Quando, recentemente, lhe pediram que mostrasse uma lanterna de lata a querosene - para visitantes que queriam comparar a sua luz com a das lâmpadas solares que têm em casa - Akoth perdeu rapidamente o brilho quente no rosto. Isto afectou igualmente a sua mãe de 70 anos, Regina Ocholla, que estava mais do que pronta a demonstrar as coisas boas do mês em que utilizaram a energia solar. A mãe e a filha sentiram que a lanterna de lata a querosene era uma recordação de um passado sombrio.

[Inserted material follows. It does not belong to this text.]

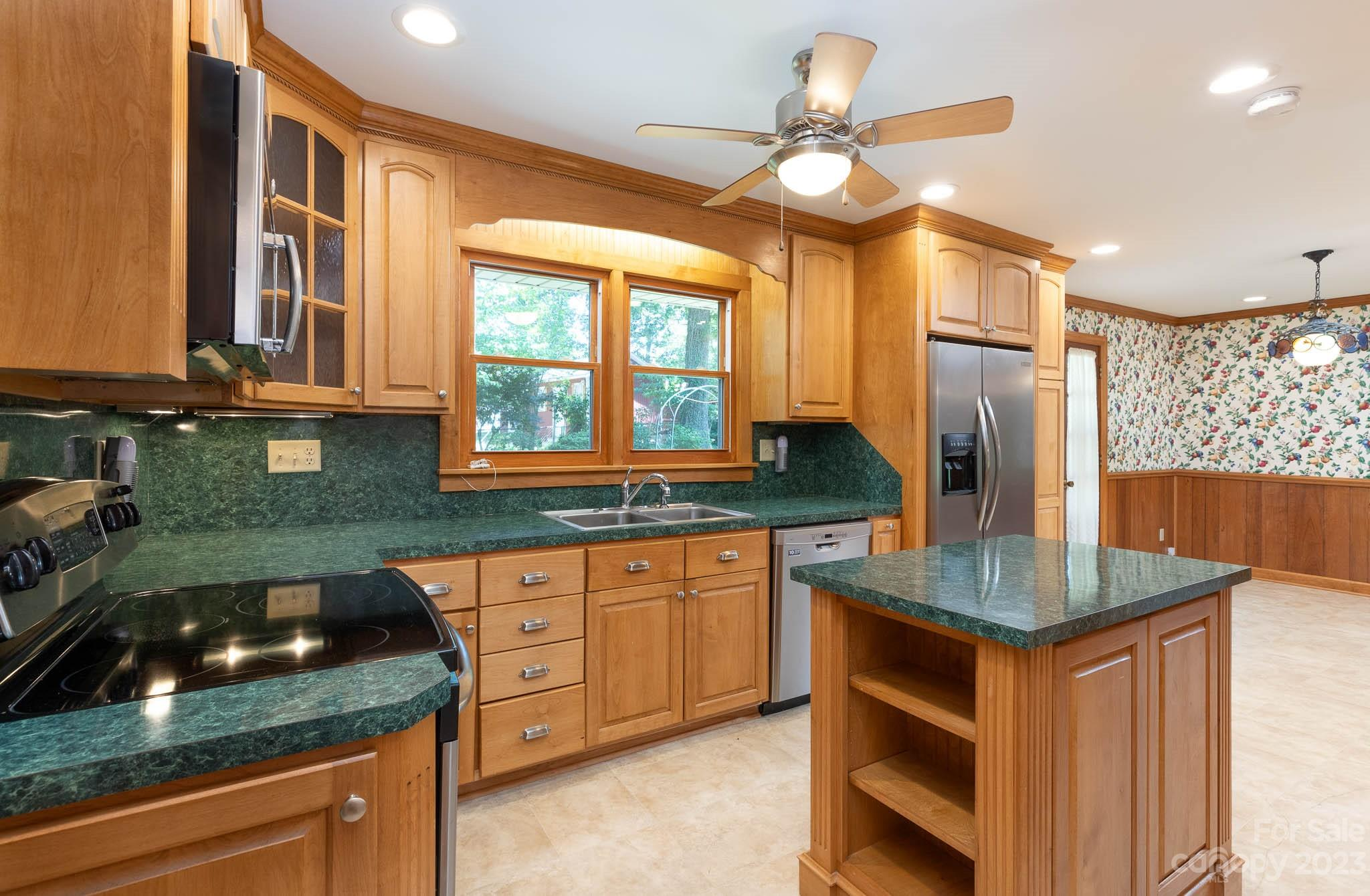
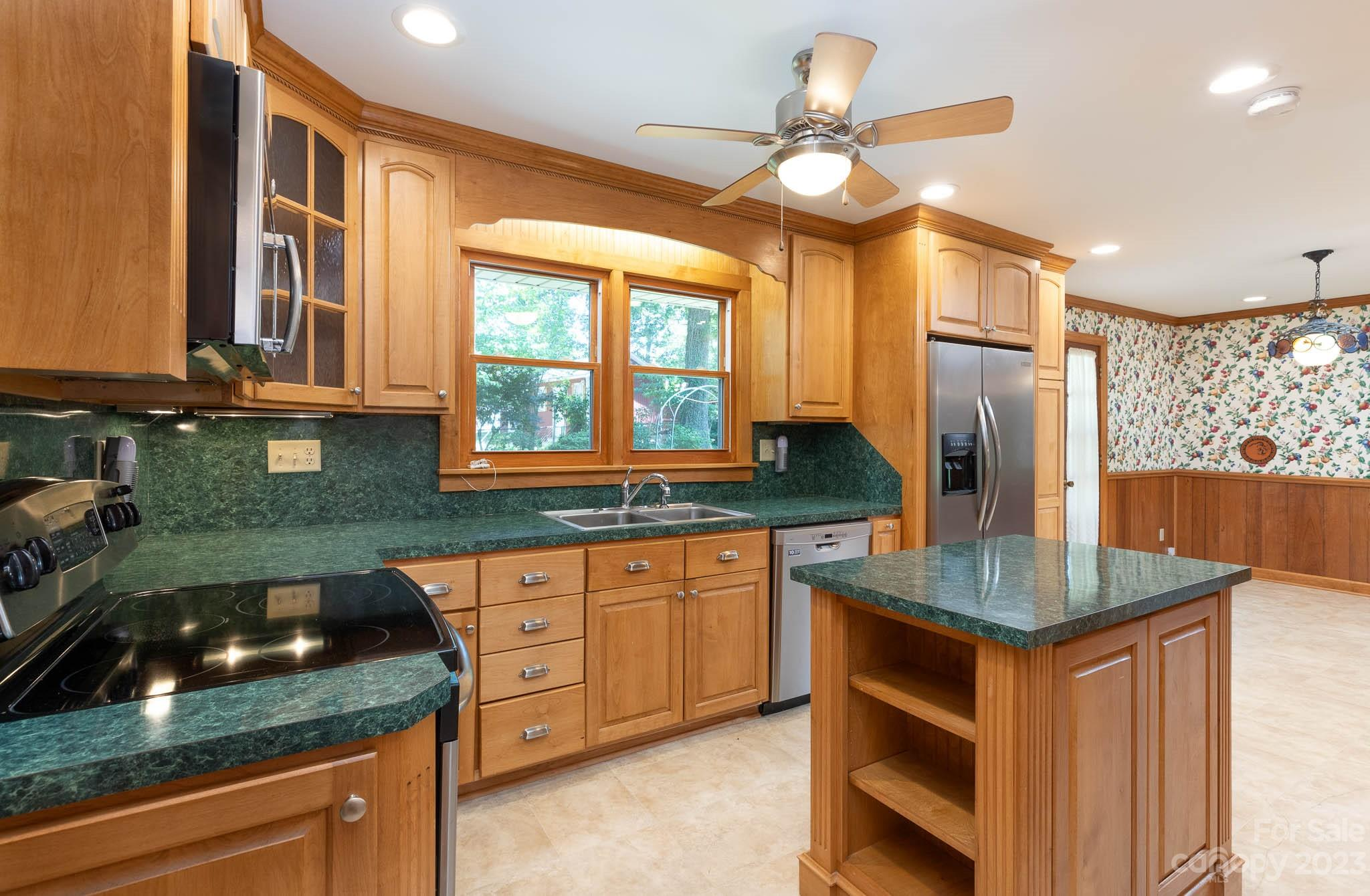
+ decorative plate [1239,435,1278,465]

"Durante todo o tempo que vivi, não sabia que um dia teríamos luz à noite nesta casa. Hoje, desde há um mês, temos luz nesta casa, dia e noite", disse ela.
Embora algumas das propriedades na área, incluindo as Ochollas, estejam ligadas ao programa governamental da Kenya Power and Lighting Company (KPLC), este sistema tem sido considerado pouco fiável.
"O novo sistema solar, para além de fornecer iluminação limpa, é fiável e suficiente do que a linha do governo, que, dos sete dias da semana, dura apenas três dias, obrigando-nos a mudar para a opção do querosene", acrescentou Akoth.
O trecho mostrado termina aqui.